One of the reasons we have in common is that many hobbies can be rather isolating. In his case, he wants to share with Mrs. Ampster. In my case, I have always had a tendency to be shy, and I have to actively take measures to reduce the harm that causes me. Social dancing is a very good approach. I definitely feel the same satisfaction in making other people happy, one at a time. It's pleasant and gives me confidence. But perhaps more importantly, it makes me happy. Because the dancing has real interest and challenge and and joy in itself I feel motivated to stick with it even when I am anxious, and that builds confidence too and gives me a chance to manage the anxiety and get comfortable with people, at least to a point I can work from. I'd certainly suggest some kind of social dancing, not necessarily this one - I think you should pick the one that appeals to you personally - to people who are habitually shy. You can make a decision that you're going to do it and then just stick at it, going to a class every week, and it has a certain structure and boundary to it as well as a sense of achievement and as well as being fun in itself. It has its own little world that you can find a place in. The fact that it's not easy means your mind is occupied with the task and not feeling bored or selfconscious. You can still hide at other times if you want to, or not, if having the practice inspires you to seek people out a bit more.

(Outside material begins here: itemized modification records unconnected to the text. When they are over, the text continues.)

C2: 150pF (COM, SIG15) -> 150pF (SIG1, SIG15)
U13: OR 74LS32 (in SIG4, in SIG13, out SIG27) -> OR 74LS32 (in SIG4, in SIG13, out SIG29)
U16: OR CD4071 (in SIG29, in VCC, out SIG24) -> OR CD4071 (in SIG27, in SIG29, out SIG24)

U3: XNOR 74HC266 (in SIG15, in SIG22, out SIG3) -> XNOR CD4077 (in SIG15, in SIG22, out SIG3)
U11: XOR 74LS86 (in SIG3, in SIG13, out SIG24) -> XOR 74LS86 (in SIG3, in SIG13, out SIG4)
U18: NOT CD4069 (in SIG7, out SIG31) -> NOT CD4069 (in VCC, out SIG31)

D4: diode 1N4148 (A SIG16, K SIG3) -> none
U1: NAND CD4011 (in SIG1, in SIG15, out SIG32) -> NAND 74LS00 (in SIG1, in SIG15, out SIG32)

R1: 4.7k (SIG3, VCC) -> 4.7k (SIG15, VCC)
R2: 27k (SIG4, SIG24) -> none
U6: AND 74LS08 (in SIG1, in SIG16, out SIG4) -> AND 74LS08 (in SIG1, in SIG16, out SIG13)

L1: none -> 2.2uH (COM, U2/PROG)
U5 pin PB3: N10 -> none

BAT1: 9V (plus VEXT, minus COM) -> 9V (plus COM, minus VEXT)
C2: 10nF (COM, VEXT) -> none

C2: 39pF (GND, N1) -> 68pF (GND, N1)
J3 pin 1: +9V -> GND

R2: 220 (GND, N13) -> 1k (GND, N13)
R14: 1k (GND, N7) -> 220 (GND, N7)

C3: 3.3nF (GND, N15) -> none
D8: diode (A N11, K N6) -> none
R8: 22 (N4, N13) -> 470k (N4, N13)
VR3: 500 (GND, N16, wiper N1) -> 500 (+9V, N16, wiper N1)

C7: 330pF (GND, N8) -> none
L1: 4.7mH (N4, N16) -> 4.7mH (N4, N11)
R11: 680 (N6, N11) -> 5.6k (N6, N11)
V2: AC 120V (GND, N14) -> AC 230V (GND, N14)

[Update: and twenty minutes later, he says more. I particularly like the bit about making friends you just happen to like.]

Thursday, 2 July 2009

Something is eating my trees

I took this picture on 30th May, and since then it seems they've been eating at the same rate.



Here's an oak we've met before, taken this evening.



Walking in the edges of Epping Forest, I looked up to find some trees with hardly a leaf unmunched. The canopy in places seems more transparent than it should be.



My parents' garden, about five minutes' walk from where these pictures were taken, has been buzzing with insects from early Spring. There seems to have been a bumper crop of caterpillars, so there ought to be a bumper crop of little birds - swifts, martens, tits, robins, blackbirds. Here are two blue jays, not such a little bird. They're corvidae, with a similar body plan to magpies and crows, but a bit smaller. The wood pigeons are much bigger, but mostly leave the jays alone. Not very clear, because this is at the limit of my camera's zoom, the only downside of this camera. I was inside the house.



Even the mighty horse-chestnuts have been ravaged by something that eats the leaves from within and leaves red spots. I looked it up, and it turns out to be the Horse Chestnut Leaf Miner, a sort of moth.



I was myself savagely and repeatedly munched by the carnivorous kinds.